HACKER Q&A
📣 imperio59

Where to find open data sets to play around with to learn ML?


I'm learning ML and looking to find more open datasets that I can use, especially in the area of recommender/ranker systems.

I'm already familiar with Kaggle, but wondering what else there is out there?


  👤 JoeyBananas Accepted Answer ✓
In a few applications of ML that I've worked with, there is no need for an outside dataset because the program generates it's own data. For example, the data could come from a simulation of some process.

👤 mindcrime
https://datasets.reddit.com

https://opendata.reddit.com

https://archive.ics.uci.edu/ml/datasets.php

https://lod-cloud.net/

https://www.data.gov

https://data.un.org/

https://data.worldbank.org/

https://fred.stlouisfed.org/

https://data.oecd.org/

https://www.nber.org/research/data?page=1&perPage=50

https://github.com/awesomedata/awesome-public-datasets

https://github.com/datasets

https://opendata.cern.ch/

https://data.nasa.gov/

https://data.world/datasets/machine-learning

https://data.noaa.gov/datasetsearch/

https://www.usgs.gov/products/data

https://www.fema.gov/about/openfema/data-sets

etc...

And of course don't ignore the data you can collect yourself one way or another.
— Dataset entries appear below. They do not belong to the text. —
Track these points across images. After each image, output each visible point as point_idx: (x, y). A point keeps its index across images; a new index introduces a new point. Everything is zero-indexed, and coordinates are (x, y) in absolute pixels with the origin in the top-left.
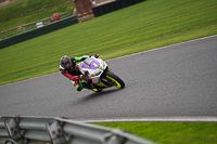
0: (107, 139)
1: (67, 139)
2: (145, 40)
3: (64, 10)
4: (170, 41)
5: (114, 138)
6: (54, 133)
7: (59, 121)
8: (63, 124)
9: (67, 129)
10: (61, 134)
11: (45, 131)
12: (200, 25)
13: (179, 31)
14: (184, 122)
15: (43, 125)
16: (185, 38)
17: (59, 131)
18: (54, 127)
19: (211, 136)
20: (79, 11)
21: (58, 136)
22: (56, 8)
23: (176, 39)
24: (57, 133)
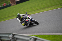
1: (15, 39)
2: (33, 11)
3: (7, 2)
4: (40, 11)
5: (32, 39)
6: (11, 38)
7: (12, 34)
8: (14, 35)
9: (15, 36)
10: (13, 38)
11: (8, 37)
12: (49, 7)
13: (43, 8)
14: (49, 35)
15: (7, 35)
16: (45, 10)
17: (13, 37)
18: (11, 36)
19: (58, 39)
20: (11, 2)
21: (12, 39)
22: (5, 2)
23: (42, 11)
24: (12, 37)
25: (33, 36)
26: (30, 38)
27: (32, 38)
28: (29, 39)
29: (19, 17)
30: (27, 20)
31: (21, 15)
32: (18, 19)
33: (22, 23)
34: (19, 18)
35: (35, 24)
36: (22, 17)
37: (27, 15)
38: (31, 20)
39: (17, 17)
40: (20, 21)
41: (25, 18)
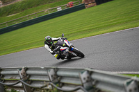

A few cheap Arduino Nano or Rpi Pico boards, some sensors, and you can build quite a variety of distributed data collection systems. Use solar panels for power in remote areas, and 4G / cellular data networks and you can get data from all over the place. You can also use a cheap SDR "dongle" to pull down data from various weather satellites and other sources. And don't forget about the API's / data export mechanisms for apps you might use like Fitbit, Strava, MapMyRun, etc.